The SLC2A1 gene encodes GLUT1, and heterozygous variants of this gene can be demonstrated in most patients. 3 , 4 Of note, CSF glucose and lactate and the CSF/blood glucose ratio can be used for diagnosis, but may be close to or within reference ranges, especially in mild cases. 3 , 4 , 5 , 7 Since erythrocytes also use GLUT1 as the major glucose transporter, techniques that quantify the amount of GLUT1 protein on the erythrocyte surface 8 or measure its transmembrane transport capacity 9 may be of additional diagnostic use. These techniques, however, face pre‐analytical challenges and do not provide information about the consequences of the defect on the brain. [https://www.ncbi.nlm.nih.gov/pmc/articles/PMC10091941/]
So that’s where we are. Stuck. Keto seems impossible. No supplements or medications work. The living situation is tough. The day-to-day is tough. We will keep going forward together because that’s just what we do. But why is this so hard?

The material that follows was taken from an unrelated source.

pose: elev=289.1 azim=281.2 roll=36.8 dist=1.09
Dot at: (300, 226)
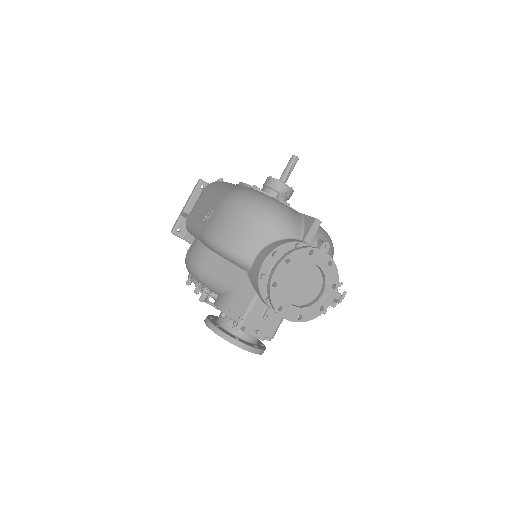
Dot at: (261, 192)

Why do we do this to people? Why can the treatment teams not do their very best to be compassionate, kind, empathetic, knowledgable, and admit even that they don’t know but are willing to learn more? My guess is, that they are also busy, they have their own life challenges, their own tough situations, and an inability to keep everything going every day as well as a desire to invest more in their education when it may only benefit 1 or 2 additional patients. This is burnout at its finest.
So, here we sit. Trying, comparing, contrasting, helping, consoling, trying new methods, and searching for new theories. If you have one I am open. It goes without saying (but I will say it anyway) that each person’s treatment plan should be tailored to their specific symptoms and needs.